INEP Revalida - Exame Nacional de Revalidação de Diplomas Médicos — Prova 2012
Uma mulher com 31 anos de idade procurou atendimento de urgência relatando um quadro de dor abdominal de início abrupto, difusa, contínua, intensa, com duração de cerca de seis horas, acompanhada de vômitos. Referiu também que tem utilizado diclofenaco de sódio, 50 mg de 8/8 horas, há aproximadamente um mês, para tratamento de lombalgia. Ao exame físico: frequência cardíaca = 120 bpm, pressão arterial = 90 x 60 mmHg, temperatura axilar = 38,2°C. Ao exame do abdome, verifica-se a presença de aumento da tensão da parede abdominal, com dor intensa e difusa à percussão e à palpação superficial, dificultando a palpação profunda. Ruídos hidroaéreos diminuídos. O exame complementar mais indicado para a investigação diagnóstica inicial da paciente é a:
Dor súbita + AINEs + Abdome em tábua → RX de tórax/abdome (Pneumoperitônio).
Em pacientes com suspeita de abdome agudo perfurativo por úlcera péptica (uso de AINEs), a radiografia de tórax em ortostase é o exame inicial para detectar ar livre subdiafragmático.

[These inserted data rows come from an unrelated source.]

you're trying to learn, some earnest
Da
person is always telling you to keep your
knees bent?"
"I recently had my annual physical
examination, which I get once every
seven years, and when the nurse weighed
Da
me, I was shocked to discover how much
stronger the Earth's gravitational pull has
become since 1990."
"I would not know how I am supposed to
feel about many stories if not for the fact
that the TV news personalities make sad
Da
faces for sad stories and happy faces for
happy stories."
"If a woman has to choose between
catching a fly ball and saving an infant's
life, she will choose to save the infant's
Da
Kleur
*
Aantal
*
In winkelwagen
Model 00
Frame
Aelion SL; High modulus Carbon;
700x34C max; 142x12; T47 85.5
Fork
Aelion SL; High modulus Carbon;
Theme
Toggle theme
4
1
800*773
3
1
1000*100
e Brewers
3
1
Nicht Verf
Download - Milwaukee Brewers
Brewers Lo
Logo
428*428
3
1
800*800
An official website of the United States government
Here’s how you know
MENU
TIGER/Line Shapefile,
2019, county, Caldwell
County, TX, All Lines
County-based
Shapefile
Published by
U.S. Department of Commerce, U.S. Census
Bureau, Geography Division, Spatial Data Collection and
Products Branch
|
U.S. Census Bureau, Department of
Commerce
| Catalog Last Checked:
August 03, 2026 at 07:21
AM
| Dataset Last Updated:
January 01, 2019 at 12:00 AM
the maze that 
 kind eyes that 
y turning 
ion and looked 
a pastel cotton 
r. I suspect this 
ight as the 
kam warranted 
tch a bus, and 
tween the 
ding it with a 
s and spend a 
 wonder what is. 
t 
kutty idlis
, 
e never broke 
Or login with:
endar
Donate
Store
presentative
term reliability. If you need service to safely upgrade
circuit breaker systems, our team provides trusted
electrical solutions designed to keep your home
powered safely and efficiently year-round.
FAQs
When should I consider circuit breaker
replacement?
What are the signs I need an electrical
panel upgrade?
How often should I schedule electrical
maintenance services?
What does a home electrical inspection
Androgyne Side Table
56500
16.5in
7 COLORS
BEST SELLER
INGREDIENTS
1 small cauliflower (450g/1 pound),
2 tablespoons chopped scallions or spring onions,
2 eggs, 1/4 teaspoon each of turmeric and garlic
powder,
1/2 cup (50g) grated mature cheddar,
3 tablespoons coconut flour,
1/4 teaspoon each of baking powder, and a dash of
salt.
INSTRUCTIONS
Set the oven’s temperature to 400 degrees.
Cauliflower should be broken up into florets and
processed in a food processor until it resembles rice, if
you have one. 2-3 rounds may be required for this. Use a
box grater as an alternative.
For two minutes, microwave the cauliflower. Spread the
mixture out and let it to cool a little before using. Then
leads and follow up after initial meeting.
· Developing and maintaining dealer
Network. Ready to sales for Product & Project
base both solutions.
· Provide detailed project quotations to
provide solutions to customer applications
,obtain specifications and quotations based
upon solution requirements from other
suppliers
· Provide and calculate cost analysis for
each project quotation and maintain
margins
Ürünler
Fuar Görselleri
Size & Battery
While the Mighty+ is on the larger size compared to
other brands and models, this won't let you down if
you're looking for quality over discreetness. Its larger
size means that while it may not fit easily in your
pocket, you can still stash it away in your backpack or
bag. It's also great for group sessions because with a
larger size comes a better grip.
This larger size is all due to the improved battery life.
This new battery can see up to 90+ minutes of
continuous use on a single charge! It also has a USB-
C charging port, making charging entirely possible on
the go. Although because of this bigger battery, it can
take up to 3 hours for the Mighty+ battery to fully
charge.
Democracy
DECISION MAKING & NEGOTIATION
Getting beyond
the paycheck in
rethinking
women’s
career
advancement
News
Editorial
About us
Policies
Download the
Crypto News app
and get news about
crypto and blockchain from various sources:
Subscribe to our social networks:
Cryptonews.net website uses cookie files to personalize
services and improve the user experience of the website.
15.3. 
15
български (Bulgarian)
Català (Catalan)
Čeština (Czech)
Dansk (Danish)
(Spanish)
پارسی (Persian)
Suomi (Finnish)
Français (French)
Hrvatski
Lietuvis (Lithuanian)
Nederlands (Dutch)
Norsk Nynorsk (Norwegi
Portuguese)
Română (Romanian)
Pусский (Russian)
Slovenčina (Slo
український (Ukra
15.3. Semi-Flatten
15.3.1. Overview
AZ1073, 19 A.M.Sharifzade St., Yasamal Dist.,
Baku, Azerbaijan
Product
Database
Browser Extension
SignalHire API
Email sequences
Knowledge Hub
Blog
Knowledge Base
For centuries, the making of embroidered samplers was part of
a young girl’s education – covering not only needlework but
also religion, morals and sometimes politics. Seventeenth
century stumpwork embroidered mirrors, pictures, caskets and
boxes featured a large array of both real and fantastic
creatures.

O abdome agudo perfurativo é uma emergência cirúrgica que requer diagnóstico rápido. A história clínica de uso crônico de anti-inflamatórios não esteroidais (AINEs) é um fator de risco clássico para úlcera péptica perfurada. O exame físico revela o 'abdome em tábua' devido à peritonite química inicial que evolui para bacteriana. A propedêutica armada inicial deve ser rápida e acessível, sendo a rotina de abdome agudo (RX de tórax em ortostase, RX de abdome em decúbito e ortostase) o padrão-ouro inicial para confirmar o pneumoperitônio, presente em cerca de 75-80% dos casos.
O RX de tórax em pé é mais sensível que o de abdome para detectar pequenas quantidades de ar livre (pneumoperitônio) abaixo das cúpulas diafragmáticas, pois o ar tende a subir para a porção mais alta da cavidade peritoneal.
Os sinais clássicos incluem dor abdominal súbita e intensa ('em facada'), sinais de irritação peritoneal como defesa involuntária e descompressão dolorosa, além do desaparecimento da macicez hepática à percussão (sinal de Jobert).
Os AINEs inibem a enzima COX-1, reduzindo a síntese de prostaglandinas que protegem a mucosa gástrica. Isso aumenta a vulnerabilidade ao ácido clorídrico, podendo levar à formação de úlceras agudas que podem complicar com hemorragia ou perfuração.